Community case study interview with Professor Kelvin Kong

[by Marguerite Barbara]


Image: supplied

First Nations surgeon and Worimi man, Professor Kelvin Kong, uses Census data to help him better understand areas of need and target efforts to improve community health across Australia.


As an ear, nose and throat surgeon at the John Hunter Hospital in Newcastle, Professor Kong said Census data is vital for his work.


“Good hearing is essential for our mob, our culture and our way of life. We are the world’s oldest surviving culture with such a rich and vibrant oral history. But we are enduring hearing loss and its consequences for learning and social development in epidemic proportions,” said Professor Kong.


“Census data helps me understand areas where Aboriginal and Torres Strait Islander people live, their ages and other basic demographic information.
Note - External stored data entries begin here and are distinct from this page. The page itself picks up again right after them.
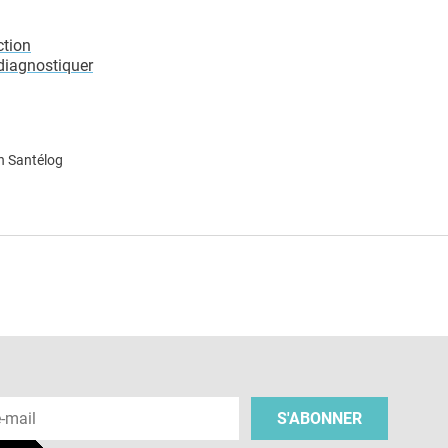
ction
diagnostiquer
n Santélog
e
 e-mail
S'ABONNER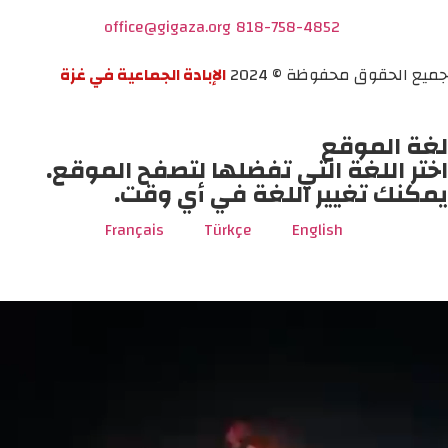
office@gigaza.org
818-758-4852
جميع الحقوق محفوظة © 2024
الإبادة الجماعية في غزة
لغة الموقع
اختر اللغة التي تفضلها لتصفح الموقع.
يمكنك تغيير اللغة في أي وقت.
Français
Türkçe
English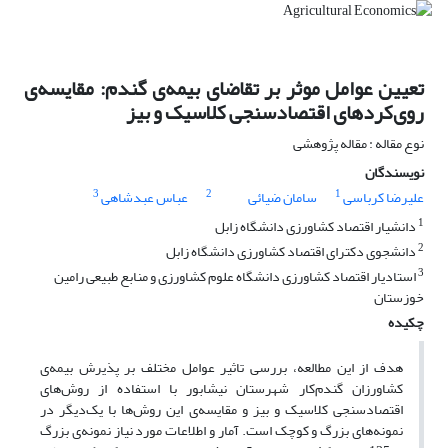
تعیین عوامل موثر بر تقاضای بیمه‌ی گندم: مقایسه‌ی
روی‌کردهای اقتصادسنجی کلاسیک و بیز
نوع مقاله : مقاله پژوهشی
نویسندگان
3
2
1
علیرضا کرباسی
سامان ضیائی
عباس عبدشاهی
1
دانشیار اقتصاد کشاورزی دانشگاه زابل
2
دانشجوی دکترای اقتصاد کشاورزی دانشگاه زابل
3
استادیار اقتصاد کشاورزی دانشگاه علوم کشاورزی و منابع طبیعی رامین
خوزستان
چکیده
هدف از این مطالعه، بررسی تاثیر عوامل مختلف بر پذیرش بیمه‌ی
کشاورزان گندم‌کار شهرستان نیشابور با استفاده از روش‌های
اقتصادسنجی کلاسیک و بیز و مقایسه‌ی این روش‌ها با یک‌دیگر در
نمونه‌های بزرگ و کوچک است. آمار و اطلاعات مورد نیاز نمونه‌ی بزرگ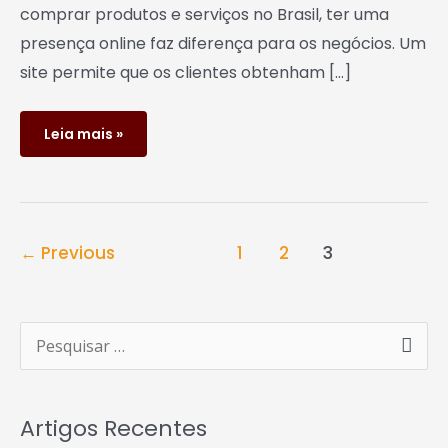
comprar produtos e serviços no Brasil, ter uma
presença online faz diferença para os negócios. Um
site permite que os clientes obtenham […]
Leia mais »
←
Previous
1
2
3
P
e
s
Artigos Recentes
q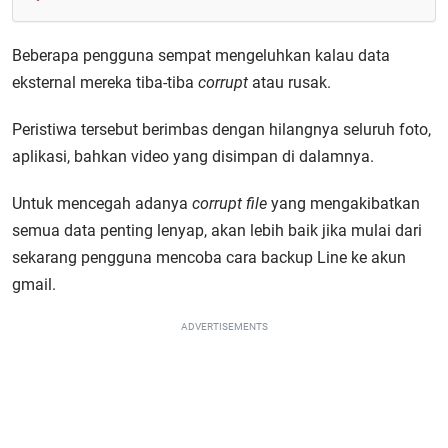
Beberapa pengguna sempat mengeluhkan kalau data
eksternal mereka tiba-tiba
corrupt
atau rusak.
Peristiwa tersebut berimbas dengan hilangnya seluruh foto,
aplikasi, bahkan video yang disimpan di dalamnya.
Untuk mencegah adanya
corrupt file
yang mengakibatkan
semua data penting lenyap, akan lebih baik jika mulai dari
sekarang pengguna mencoba cara backup Line ke akun
gmail.
ADVERTISEMENTS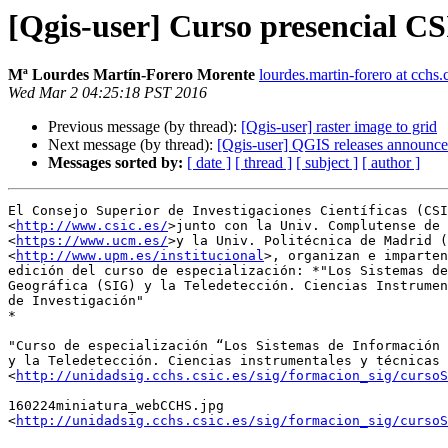
[Qgis-user] Curso presencial C
Mª Lourdes Martín-Forero Morente
lourdes.martin-forero at cchs.c
Wed Mar 2 04:25:18 PST 2016
Previous message (by thread):
[Qgis-user] raster image to grid
Next message (by thread):
[Qgis-user] QGIS releases announc
Messages sorted by:
[ date ]
[ thread ]
[ subject ]
[ author ]
El Consejo Superior de Investigaciones Científicas (CSI
<
http://www.csic.es/
>junto con la Univ. Complutense de 
<
https://www.ucm.es/
>y la Univ. Politécnica de Madrid (
<
http://www.upm.es/institucional
>, organizan e imparten
edición del curso de especialización: *"Los Sistemas de
Geográfica (SIG) y la Teledetección. Ciencias Instrumen
de Investigación"

*

"Curso de especialización “Los Sistemas de Información 
y la Teledetección. Ciencias instrumentales y técnicas 
<
http://unidadsig.cchs.csic.es/sig/formacion_sig/cursoS
160224miniatura_webCCHS.jpg 

<
http://unidadsig.cchs.csic.es/sig/formacion_sig/cursoS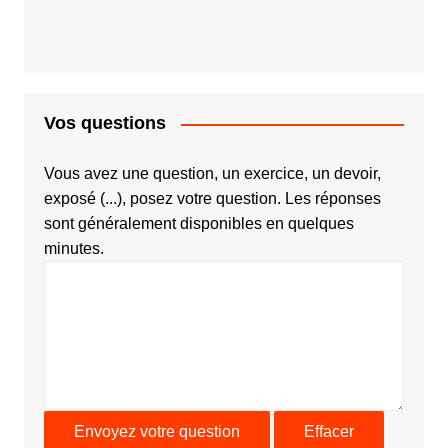
Vos questions
Vous avez une question, un exercice, un devoir,
exposé (...), posez votre question. Les réponses
sont généralement disponibles en quelques
minutes.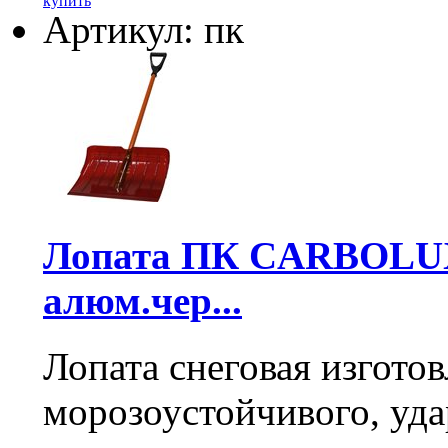
купить
Артикул: пк
Лопата ПК CARBOLUX 
алюм.чер...
Лопата снеговая изготов
морозоустойчивого, уда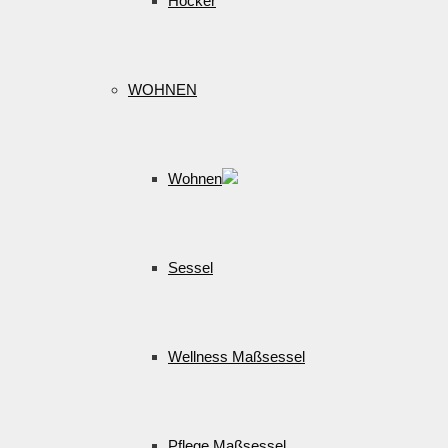
Hocker
WOHNEN
Wohnen
Sessel
Wellness Maßsessel
Pflege Maßsessel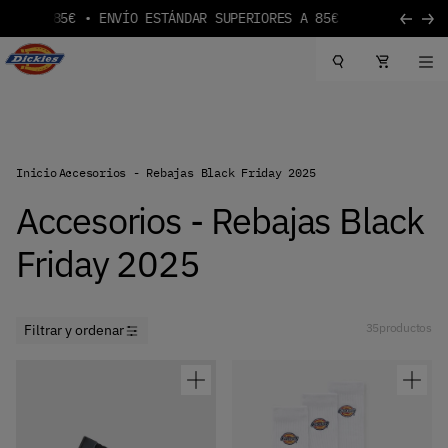
S A 85€
Ir al contenido
Logotipo de Dickies
Inicio
Accesorios - Rebajas Black Friday 2025
Accesorios - Rebajas Black
Friday 2025
35
productos
Filtrar y ordenar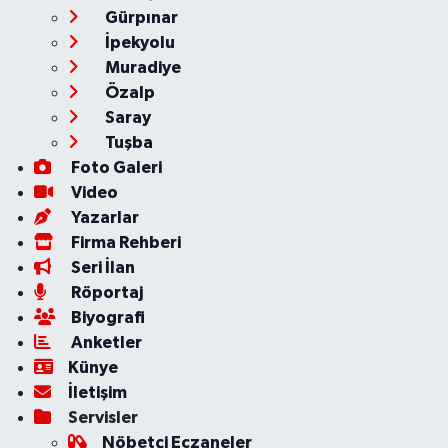
Gürpınar
İpekyolu
Muradiye
Özalp
Saray
Tuşba
Foto Galeri
Video
Yazarlar
Firma Rehberi
Seri İlan
Röportaj
Biyografi
Anketler
Künye
İletişim
Servisler
Nöbetçi Eczaneler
“We can combine this with other data to see which areas have better access to hospital treatment, for example, and also see the differences between Indigenous and non-Indigenous Australians in treatment rates.


“I overlay the Census data with Health Survey data from the Australian Institute of Health and Welfare (AIHW) to understand the health needs of the population in a community.
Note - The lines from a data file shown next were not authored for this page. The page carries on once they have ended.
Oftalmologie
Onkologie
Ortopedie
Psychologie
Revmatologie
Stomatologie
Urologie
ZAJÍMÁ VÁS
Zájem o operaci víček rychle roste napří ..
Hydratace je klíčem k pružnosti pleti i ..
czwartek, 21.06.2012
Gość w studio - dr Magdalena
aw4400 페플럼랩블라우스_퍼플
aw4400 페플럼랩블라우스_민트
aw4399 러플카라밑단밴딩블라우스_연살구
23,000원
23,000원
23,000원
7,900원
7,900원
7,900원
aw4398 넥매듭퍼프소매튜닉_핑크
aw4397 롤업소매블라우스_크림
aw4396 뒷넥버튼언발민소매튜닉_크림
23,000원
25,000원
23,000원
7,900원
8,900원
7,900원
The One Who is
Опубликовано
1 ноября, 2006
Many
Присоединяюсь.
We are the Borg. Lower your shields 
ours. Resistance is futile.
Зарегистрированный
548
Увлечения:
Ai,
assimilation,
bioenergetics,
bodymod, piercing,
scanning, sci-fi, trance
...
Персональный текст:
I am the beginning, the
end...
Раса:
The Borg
“This helps us target our efforts to improve health services by facilitating better access to quality care where and when it is needed.”


A particular focus of Professor Kong’s work is ear and hearing health for Aboriginal and Torres Strait Islander children.
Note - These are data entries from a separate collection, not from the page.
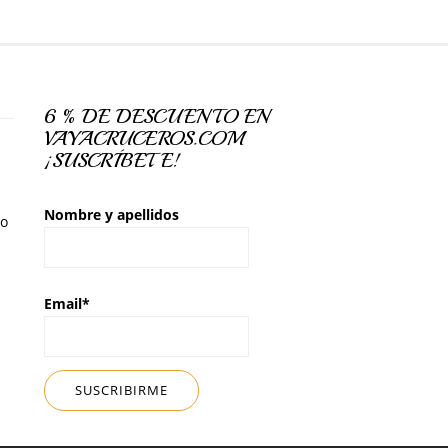
6 % DE DESCUENTO EN
VAYACRUCEROS.COM
¡SUSCRÍBETE!
Nombre y apellidos
so
Email*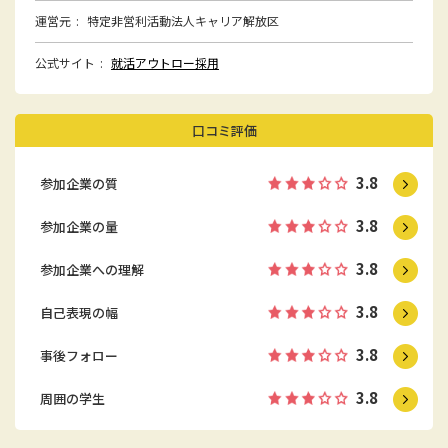
運営元
特定非営利活動法人キャリア解放区
公式サイト
就活アウトロー採用
口コミ評価
3.8
参加企業の質
3.8
参加企業の量
3.8
参加企業への理解
3.8
自己表現の幅
3.8
事後フォロー
3.8
周囲の学生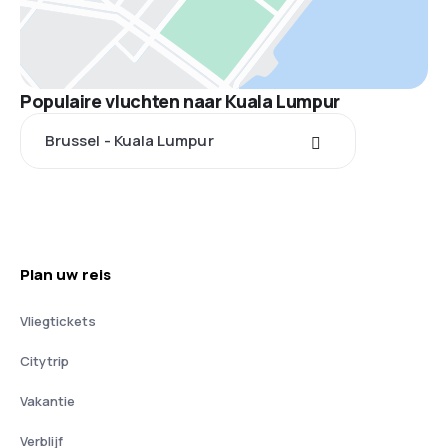
Populaire vluchten naar Kuala Lumpur
Brussel - Kuala Lumpur
Plan uw reis
Vliegtickets
Citytrip
Vakantie
Verblijf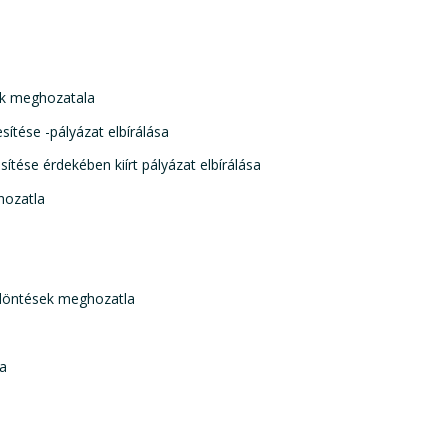
ek meghozatala
ítése -pályázat elbírálása
tése érdekében kiírt pályázat elbírálása
hozatla
 döntések meghozatla
la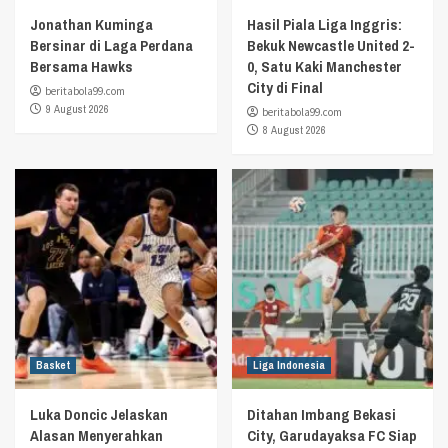
Jonathan Kuminga
Hasil Piala Liga Inggris:
Bersinar di Laga Perdana
Bekuk Newcastle United 2-
Bersama Hawks
0, Satu Kaki Manchester
City di Final
beritabola99.com
9 August 2026
beritabola99.com
8 August 2026
Basket
Liga Indonesia
Luka Doncic Jelaskan
Ditahan Imbang Bekasi
Alasan Menyerahkan
City, Garudayaksa FC Siap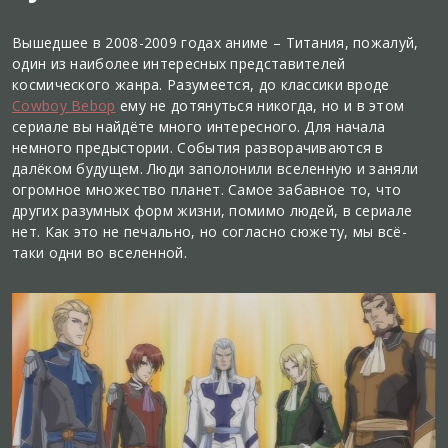
Вышедшее в 2008-2009 годах аниме – Титания, пожалуй,
один из наиболее интересных представителей
космического жанра. Разумеется, до классики вроде
Cowboy Bebop
ему не дотянуться никогда, но и в этом
сериале вы найдёте много интересного. Для начала
немного предыстории. События разворачиваются в
далёком будущем. Люди заполонили вселенную и заняли
огромное множество планет. Самое забавное то, что
других разумных форм жизни, помимо людей, в сериале
нет. Как это не печально, но согласно сюжету, мы всё-
таки одни во вселенной.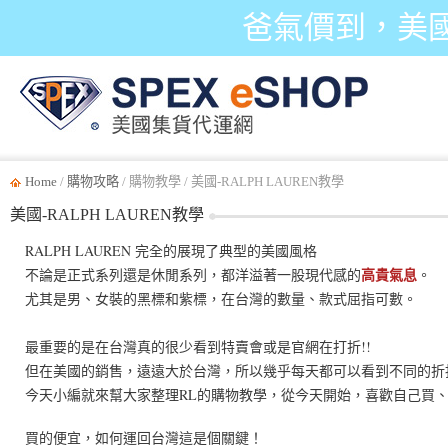
爸氣價到，美
Home
/
購物攻略
/ 購物教學 / 美國-RALPH LAUREN教學
美國-RALPH LAUREN教學
RALPH LAUREN 完全的展現了典型的美國風格
高貴氣息
不論是正式系列還是休閒系列，都洋溢著一股現代感的
。
尤其是男、女裝的黑標和紫標，在台灣的數量、款式屈指可數。
最重要的是在台灣真的很少看到特賣會或是官網在打折!!
但在美國的銷售，遠遠大於台灣，所以幾乎每天都可以看到不同的折
今天小編就來幫大家整理RL的購物教學，從今天開始，喜歡自己買、
買的便宜，如何運回台灣這是個關鍵！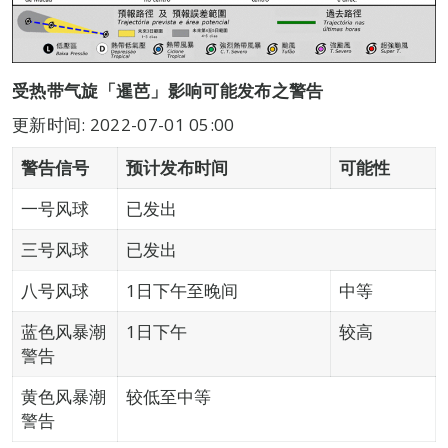
受热带气旋「暹芭」影响可能发布之警告
更新时间: 2022-07-01 05:00
警告信号
预计发布时间
可能性
一号风球
已发出
三号风球
已发出
八号风球
1日下午至晚间
中等
蓝色风暴潮
1日下午
较高
警告
黄色风暴潮
较低至中等
警告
An analysis of recent hospital data combined with Census data showed Aboriginal and Torres Strait Islander kids were 1.2 times more likely than non-Indigenous kids to be hospitalised for ear disease.


This was highest in remote and very remote areas.


The Menzies Hearing for Learning program was then developed to address this disparity. Professor Kong said the chronic health conditions question added to this year’s Census will make background research easier.


“This will allow us to develop a more comprehensive and co-ordinated approach to service delivery that is both timely and appropriate for different areas and communities. It will help us know things like how many people have diabetes, asthma, heart disease, reduced kidney function and other chronic conditions, and where to establish or boost services.


“Our communities rarely have an opportunity to provide feedback on health services so, I encourage all our mob to make sure they are included in this year’s Census. It’s the best way to let policy makers know what services are needed, and where, to help us grow and be healthy,” Professor Kong said.